The writ of error coram nobis applies “where a fact unknown to the parties and the court existed at the time of judgment that, if known, would have prevented rendition of the judgment.” (People v. Kim, supra, 45 Cal.4th at p. 1093.) This “allegedly new fact must have been unknown and must have been in existence at the time of the judgment. [Citation.]” (Ibid.)

Defendant’s argument is premised on the assertion that he was misinformed as to the consequences of his plea; he was told the section 422 offense to which he was pleading could not be used in the future as a strike. Defendant was not misinformed; in 1998, his section 422 conviction alone was not a strike. What happened was that the law changed, not that he was misled. Consequently, there was no fact that existed in 1998 that was unknown to defendant and the court. The first requirement for a writ of coram nobis is not met.

Further, defendant has failed to show diligence. He contends he was unaware of the change in the law brought about by Proposition 21 because he was in prison at the time. He asserts he acted quickly--he claims within two months--once he became aware that his 1998 section 422 conviction could be used as a strike. Even if we were to excuse defendant’s delay from 2000 until 2007 when his 1998 conviction was first charged as a strike, defendant still fails to show diligence. Defendant had notice his 1998 prior could be a strike when the complaint in case No. CM027861 was filed on August 16, 2007. He was given notice again on October 31, 2007, when the complaint in case No. CM027543 was filed. He admitted he had two strikes in February 2008, when he ran from the police. Yet he waited until June 30, 2008, to attempt to withdraw his plea, without any explanation for the delay.

PROBLEM SET -
a: According to the passage on the writ of error coram nobis, on what date did the defendant try to withdraw his plea?
b: Return the part of the passage on the writ of error coram nobis that runs from "Further, defendant has" to "for the delay.", word for word.

AVAILABLE DATA -
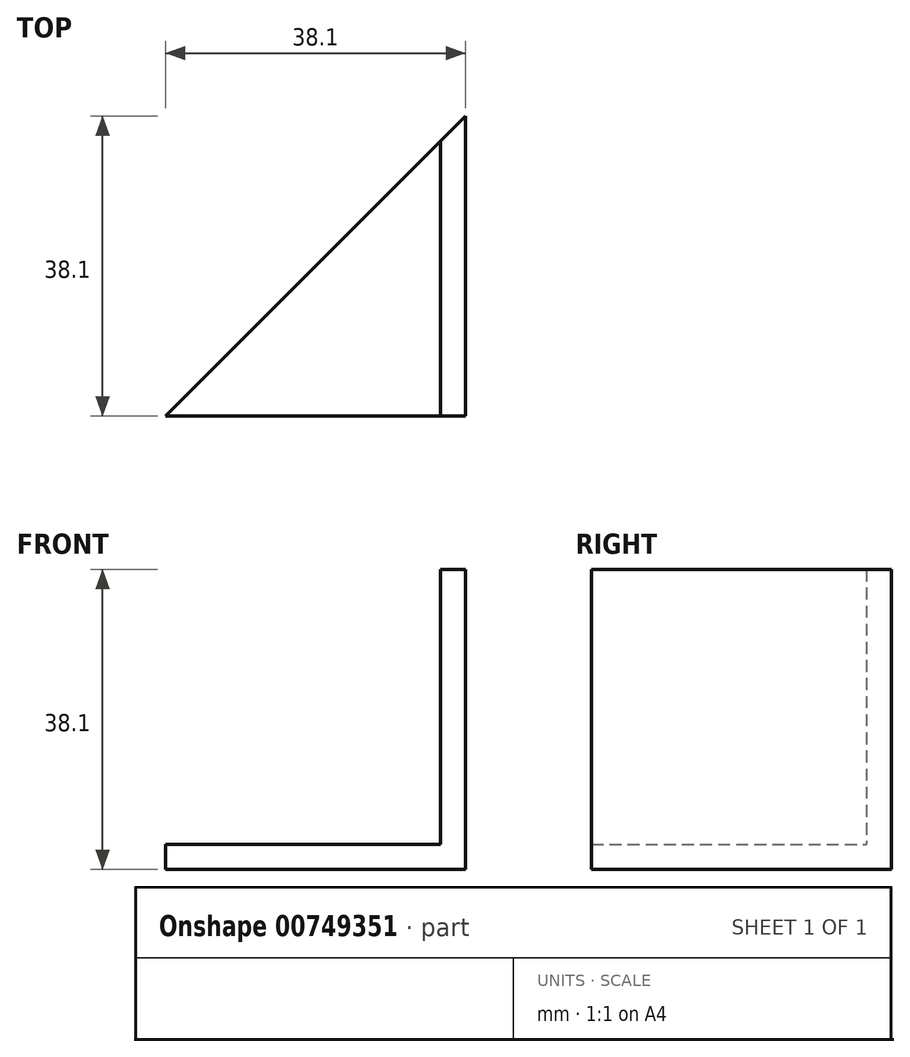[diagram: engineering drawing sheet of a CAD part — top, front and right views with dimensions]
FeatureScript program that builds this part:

TASK-BY-TASK ANSWERS -
a: June 30, 2008.

b:
Further, defendant has failed to show diligence. He contends he was unaware of the change in the law brought about by Proposition 21 because he was in prison at the time. He asserts he acted quickly--he claims within two months--once he became aware that his 1998 section 422 conviction could be used as a strike. Even if we were to excuse defendant’s delay from 2000 until 2007 when his 1998 conviction was first charged as a strike, defendant still fails to show diligence. Defendant had notice his 1998 prior could be a strike when the complaint in case No. CM027861 was filed on August 16, 2007. He was given notice again on October 31, 2007, when the complaint in case No. CM027543 was filed. He admitted he had two strikes in February 2008, when he ran from the police. Yet he waited until June 30, 2008, to attempt to withdraw his plea, without any explanation for the delay.